Noontime Book Chat - Like Glass

So today is my day to talk about "Like Glass" by Matthew Cory. I actually did a full review of this book sometime in the past. I really enjoyed it. But for the sake of the Noontime Book Chat - I am going to pretend that I didn't read the whole book but talk about something that someone else posed to me.

How do you feel about a book so much about emotions being told from a man's perspective? If you are a woman does that turn you off to a book? Does it make you want to read it more because it is unusual? What about if you are a man? Would you ever pick up a book like this?

When I originally wrote the review someone commented "Interesting that you liked that this is from the man's point of view. I was reading some publishing industry person recently who said that no one wants to read this sort of thing."

I read so very much that I found it to be refreshing to have a different sort of book on my bookshelf. What do you think about that?

Was there a line in the book (as far as you have read) that really stuck out to you as being something that touched you?

As a complete side note - I have communicated with Matthew Cory a few times (and even have an Author Spotlight up) and I find him to be a joy to "talk to" over email. And if you haven't already purchased his book - you should.

Now to move on with the story in terms of J. Kaye and Socrates'.

When he finds out his brother is dead - he goes to visit Janet and the kids. He hasn't spoken to her (or his brother in years). It is hard for him to deal with the death. Do you think he was right to separate from his brother like that?

Do you feel that Janet had the right to ask him to not attend the funeral? In some ways I understand it is hard for her to see him (considering their past relationship and the fact that the man she loved - her husband - died wanting a relationship with Rob). All of that would be a lot to get over. At the same time Rob is the brother. He also has to be grieving. And he was the one who was innocent in the original debacle.

I hope you will join the others posting. The schedule is below:

Monday: J. Kaye's Book Blog
Tuesday: Socrates' Book Reviews
Wednesday: A Blog of Books
Thursday: Things We Read
Friday: Café of Dreams

3 comments:

Bree said...

I am behind on the reading but am catching up today. Typically I read very few books told from a man's perspective. Don't know why. There are few male authors that I read on a regular basis. Again dont know why. I'm on page 42 now and am really wondering if the obsession with smoking is going to lead to something tramatic. I can't remember the last book I read that talks about smoking so much. It's almost a distraction for me. Along with the brother's "banging" talk, it makes me wonder since this is written by a man, is this all some men talk about? If so, they really need to get a life.

Right now I'm anxiously awaiting the part that tells me why he hasn't spoke to his brother in years.

Anonymous said...

Hey Bree! Where have ya been? Tis the season huh? (lol)

Oh wow, these are super good questions. I love reading from a man's point of view. I think this comes from hanging out with mostly guys throughout my teens up until I was married. My first husband was the super jealous type and didn't like me having guy friends. By the time Steve and I met, I was out of the habit.

I feel more comfortable around a male's point of view.

Funny you should ask about the separation thing.
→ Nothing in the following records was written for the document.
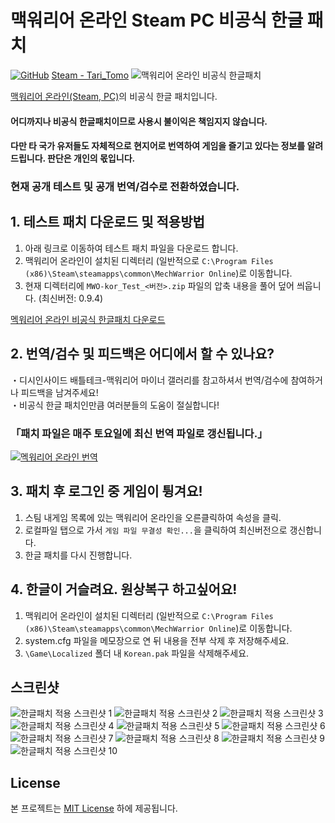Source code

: # 맥워리어 온라인 Steam PC 비공식 한글 패치
[![GitHub](https://img.shields.io/badge/License-MIT-yellow.svg)](https://github.com/TariTomo/MechwarriorOnline-Korean-Localization/blob/master/LICENSE)
[Steam - Tari_Tomo](https://steamcommunity.com/id/Tari_Tomo/)
![맥워리어 온라인 비공식 한글패치](./screenshots/patch_full_size.jpg)

[맥워리어 온라인(Steam, PC)](https://store.steampowered.com/app/342200/MechWarrior_Online_Solaris_7/)의 비공식 한글 패치입니다.<br>

#### 어디까지나 비공식 한글패치이므로 사용시 불이익은 책임지지 않습니다.<br>
#### 다만 타 국가 유저들도 자체적으로 현지어로 번역하여 게임을 즐기고 있다는 정보를 알려드립니다. 판단은 개인의 몫입니다.<br>
### 현재 공개 테스트 및 공개 번역/검수로 전환하였습니다.
## 1. 테스트 패치 다운로드 및 적용방법

1. 아래 링크로 이동하여 테스트 패치 파일을 다운로드 합니다.
2. 맥워리어 온라인이 설치된 디렉터리 (일반적으로 `C:\Program Files (x86)\Steam\steamapps\common\MechWarrior Online`)로 이동합니다.
3. 현재 디렉터리에 `MWO-kor_Test_<버전>.zip` 파일의 압축 내용을 풀어 덮어 씌웁니다. (최신버전: 0.9.4)

[멕워리어 온라인 비공식 한글패치 다운로드](https://drive.google.com/drive/folders/1hhbO5I1WAQqMA3TCQ2tw9l925lu7T4Fu?usp=sharing)

## 2. 번역/검수 및 피드백은 어디에서 할 수 있나요?
・디시인사이드 배틀테크-맥워리어 마이너 갤러리를 참고하셔서 번역/검수에 참여하거나 피드백을 남겨주세요!<br>
・비공식 한글 패치인만큼 여러분들의 도움이 절실합니다!<br>
### 「패치 파일은 매주 토요일에 최신 번역 파일로 갱신됩니다.」

[![멕워리어 온라인 번역](./screenshots/dcgall.jpg)](https://docs.google.com/spreadsheets/d/1rPfwmo1uU8xgXzuA0gGQHww09o5IQIEXY6gGiuCpC40/edit#gid=145009810)

## 3. 패치 후 로그인 중 게임이 튕겨요!

1. 스팀 내게임 목록에 있는 맥워리어 온라인을 오른클릭하여 속성을 클릭.
2. 로컬파일 탭으로 가서 `게임 파일 무결성 확인...`을 클릭하여 최신버전으로 갱신합니다.
3. 한글 패치를 다시 진행합니다.

## 4. 한글이 거슬려요. 원상복구 하고싶어요!

1. 맥워리어 온라인이 설치된 디렉터리 (일반적으로 `C:\Program Files (x86)\Steam\steamapps\common\MechWarrior Online`)로 이동합니다.
2. system.cfg 파일을 메모장으로 연 뒤 내용을 전부 삭제 후 저장해주세요.
3. `\Game\Localized` 폴더 내 `Korean.pak` 파일을 삭제해주세요.

## 스크린샷
![한글패치 적용 스크린샷 1](./screenshots/1.jpg)
![한글패치 적용 스크린샷 2](./screenshots/2.jpg)
![한글패치 적용 스크린샷 3](./screenshots/3.jpg)
![한글패치 적용 스크린샷 4](./screenshots/4.jpg)
![한글패치 적용 스크린샷 5](./screenshots/5.jpg)
![한글패치 적용 스크린샷 6](./screenshots/6.jpg)
![한글패치 적용 스크린샷 7](./screenshots/7.jpg)
![한글패치 적용 스크린샷 8](./screenshots/8.jpg)
![한글패치 적용 스크린샷 9](./screenshots/9.jpg)
![한글패치 적용 스크린샷 10](./screenshots/10.jpg)

## License

본 프로젝트는 [MIT License](./LICENSE) 하에 제공됩니다.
I've done that with my family. I could relate to Rob. Our separation wasn't over a girl. It was something way more serious - not to minimize Rob's issue. I just had to break a self-destructive pattern that's been passed down through the generations. The only way for me to do that was change. The only way to change is walk away.

So when I read what Rob did, I sort of felt less like an alien...lol!

Also, I think some of the characters think Rob did this to pay his brother back. Because of my experience, I didn't see it like that.

As far as Janet, I think she could use a lot of Dr. Phil.

Yvonne said...

First, reading from the man's point of view was a different perspective for me. I usually read from the woman's point of view, but I liked this take on the story as well. I would definitely read others from the man's POV.

As for Janet, I can understand her inviting Rob to the funeral. This was his brother, but I think the invitation should have come from his parents under the circumstances. I can't remember if they explained why she was the one who called Rob and not them. I understood Rob cutting himself off, but I didn't think his family made much of an effort to re-connect with him. Since Rob was the injured party, I think there should have been more of an attempt from the rest of the family to bring Rob back into the family fold. Perhaps then Rob could have moved on with his life and let go of some of his anger.